A survey of Indonesian seaport industry stakeholders found that the respondents perceive domestic banking as one of the main financing sources of port infrastructure investments. However, the domestic banking sector is not without constraints: the need to match the banking source of fund liquidity; the loan pricing in countries with high level of political risks; and unaccommodating macroeconomic policies by the government. Taking into account these constraints, alternative ways to finance port infrastructure projects have been considered. The respondents in our survey reported that a Public Private Partnership (PPP)-based financing structure could be effective for port investments. These views might come from the incentives arising from the government fiscal supports related to PPP deals. There are at least three main fiscal support forms: the availability-based payments; the viability gap fund; and the government guarantee.
A case study of the New Priok Container Terminal One (NPCT1) was conducted with IRRequity as the basis of dividend distribution between the shareholders, PT Pelabuhan Indonesia (IPC) and its consortium partner, STMS. We simulated the project value from the perspective of IPC, as the project sponsor, under different scenario and assumptions. The first scenario is the existing financing structure of the project. The other scenario is the PPP-based scenario. In the first scenario, IPC bears the responsibility to fund the terminal’s infrastructure investment only, such as reclamation, access roads, dredging, etc. Meanwhile, in the second scenario, IPC is assumed to be responsible for providing 51% of the total project initial outlay, both the infrastructure and the superstructure investment.

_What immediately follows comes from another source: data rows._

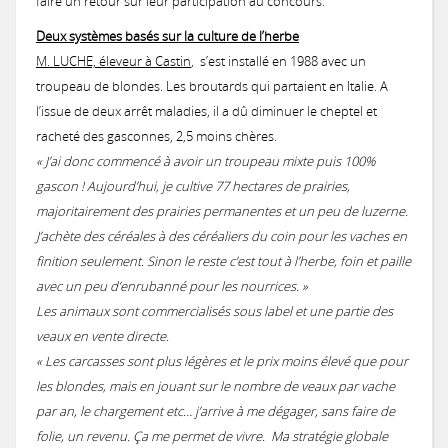
faire un retour sur leur participation au concours.
Urbanisme
Concours des pratiques agro-écologiques
Natura2000
Deux systèmes basés sur la culture de l’herbe
Vie associative
Milieux secs du Gers
M. LUCHE, éleveur à Castin
, s’est installé en 1988 avec un
Zones humides
Mesures agri-environnementales
Notre démarche
Prairies lauréates
troupeau de blondes. Les broutards qui partaient en Italie. A
Actions menées
et CATZH Gers
Notre réseau
l’issue de deux arrêt maladies, il a dû diminuer le cheptel et
Paiement pour services environnementaux
Nos compétences
Espèces animales du Gers
Formations obligatoires (2023-2027)
racheté des gasconnes, 2,5 moins chères.
Journal du Concours
« J’ai donc commencé à avoir un troupeau mixte puis 100%
Nos
Histoire
Présentation de la CATZH
Formations
gascon ! Aujourd’hui, je cultive 77 hectares de prairies,
Projet "Veau des Prés"
Nos références
PSE 2025
2017: La Chevêche d’Athéna, chouette de nos campagnes
prestations
Les amphibiens
MAEC 2026
majoritairement des prairies permanentes et un peu de luzerne.
Témoignages de gestionnaires
Les zones humides
Concours 2026
J’achète des céréales à des céréaliers du coin pour les vaches en
Lutte contre l'érosion
Réflexions, exemples
Permanences
finition seulement. Sinon le reste c’est tout à l’herbe, foin et paille
Annonces
Expertises et documents d'incidence Loi sur l'Eau
PSE 2020
2017: Paroles de Cistude
avec un peu d’enrubanné pour les nourrices. »
On parle de nous !
Missions de la CATZH
Les plantes messicoles
MAEC 2025
Qu’est-ce que c'est ?
Appel à concourir
Valorisation des prairies naturelles inondables
Concours 2024
PAT Gimone
Appui aux collectivités dans la prise en compte des zones humides d
Les animaux sont commercialisés sous label et une partie des
Expertises faune flore habitat
Achats publics
Vidéos de présentation
veaux en vente directe.
Territoires d'action
PSE 2019
Actions de promotion
« Les carcasses sont plus légères et le prix moins élevé que pour
Etude: Valorisation des produits issus d'élevage herbager
La Jacinthe de Rome
MAEC 2024
Les types de zones humides du Gers
Passage du jury 2026
Appel à concourir
2020 : Érosion : des solutions simples et efficaces
les blondes, mais en jouant sur le nombre de veaux par vache
Plan de performance energétique
Emplois
Concours 2022
2017: Journée technique : Aménagements hydrauliques et anti-érosifs
Témoignages
Bas-Armagnac
par an, le chargement etc… j’arrive à me dégager, sans faire de
Projet d'Eco-Pâturage
Amélioration des connaissances
Bilan 2024
folie, un revenu. Ça me permet de vivre. Ma stratégie globale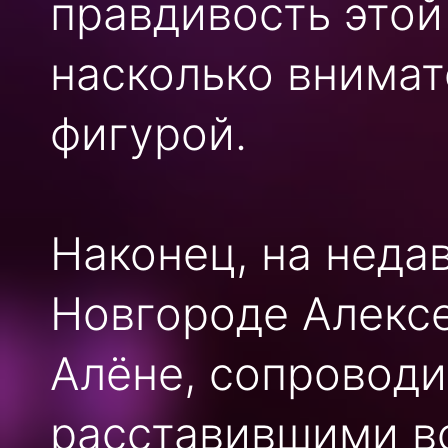
правдивость этой
насколько внимат
фигурой.
Наконец, на нед
Новгороде Алексе
Алёне, сопроводи
расставившими вс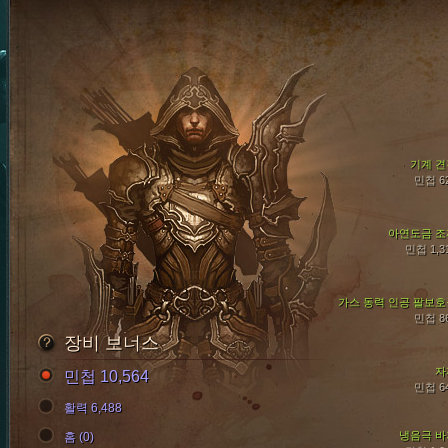
기계 견
민첩 6
아연도금 조
민첩 1,3
가스 동력 인공 팔보호
민첩 8
장비 보너스
자
민첩 10,564
민첩 6
활력 6,488
냉음극 바
홈 (0)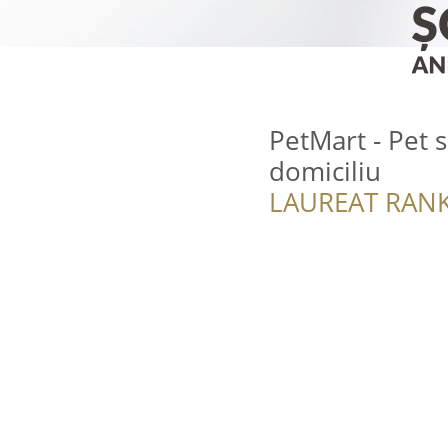
PetMart - Pet s
domiciliu
LAUREAT RANK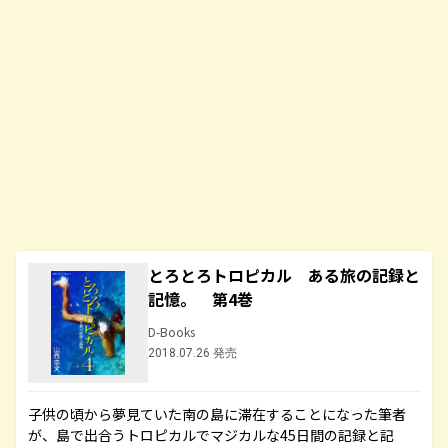
とろとろトロピカル ある旅の記録と
記憶。 第4巻
D-Books
2018.07.26 発売
子供の頃から夢見ていた南の島に滞在することになった筆者
が、島で出合うトロピカルでマジカルな45日間の記録と記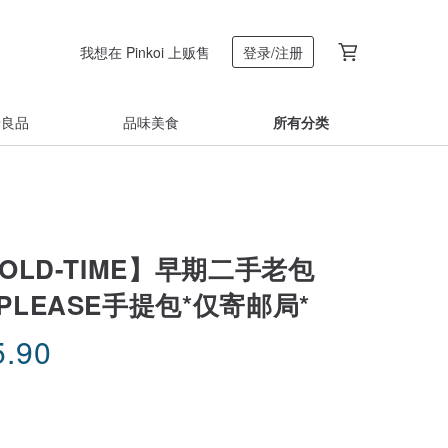
我想在 Pinkoi 上贩售
登录/注册
着良品
品味美食
所有分类
OLD-TIME】早期二手老包
 PLEASE手提包*仅寄邮局*
5.90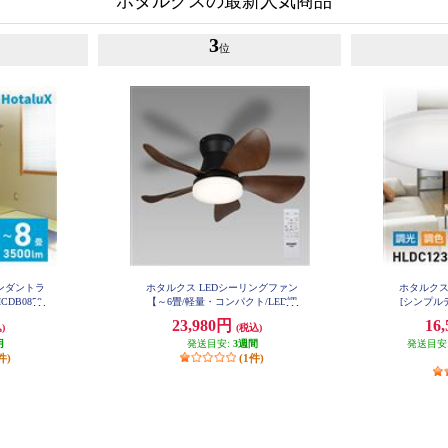
ホタルクスの最新人気商品
3
位
ペンダントラ
ホタルクス LEDシーリングファン
ホタルクス
DB0850
【～6畳/軽量・コンパクト/LED調
[シンプルデ
色・調光/ゆらぎの風/ホタルック
畳/調光・
23,980円
16
)
(税込)
機能（安らぎモード）付/リモコン
ホタルック
月
付属】 XZF-06433KRCSG
発送目安:
3週間
発送目安
ン付属】
件)
(1件)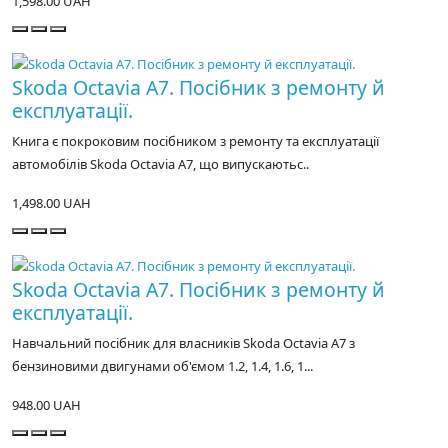
1,598.00 UAH
Skoda Octavia A7. Посібник з ремонту й
експлуатації.
Книга є покроковим посібником з ремонту та експлуатації
автомобілів Skoda Octavia A7, що випускаютьс..
1,498.00 UAH
Skoda Octavia A7. Посібник з ремонту й
експлуатації.
Навчальний посібник для власників Skoda Octavia A7 з
бензиновими двигунами об'ємом 1.2, 1.4, 1.6, 1...
948.00 UAH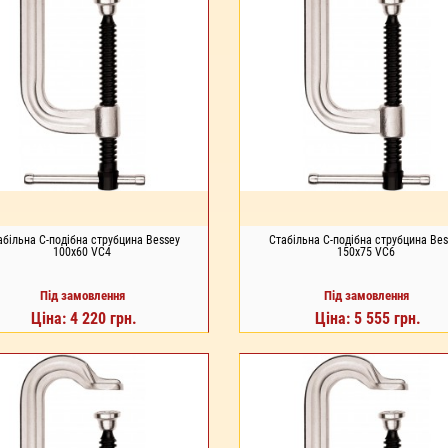
абільна С-подібна струбцина Bessey
Стабільна С-подібна струбцина Bes
100x60 VC4
150x75 VC6
Під замовлення
Під замовлення
Ціна: 4 220 грн.
Ціна: 5 555 грн.
Д ЗАМОВЛЕННЯ
ПІД ЗАМОВЛЕННЯ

Both scenarios have a “guarantee” scheme for the private sponsor, STMS. In the first scenario, the guarantee is structured as a permitted equity return (PER), while in the second scenario, an availability payment is designed to guarantee a certain level of IRRequity to the sponsors. Under the first scenario, the simulation model illustrates how a project finance structure might add value to the existing financing arrangement. A higher project leverage would lower the total equity contribution. A lower equity contribution means that a higher IRRequity can be achieved at an earlier period of time than if the project company is unlevered. An unlevered project company would add more value than a levered one, under the second scenario.
There are two main limitations of this research. The first limitation, regarding the survey analysis, is the small number of respondents. Second, the simulation model that we developed is built upon some simple assumptions. There are possible future research topics. For example, to test whether the respondents’ background (such as industry, private or public sector, education, experience) would affect their views on the various financing methods. Future research could also benefit from utilising more advanced analyses, such as real-option analysis, to illustrate how project management decisions during the project operation may provide significant benefits for the project sponsors.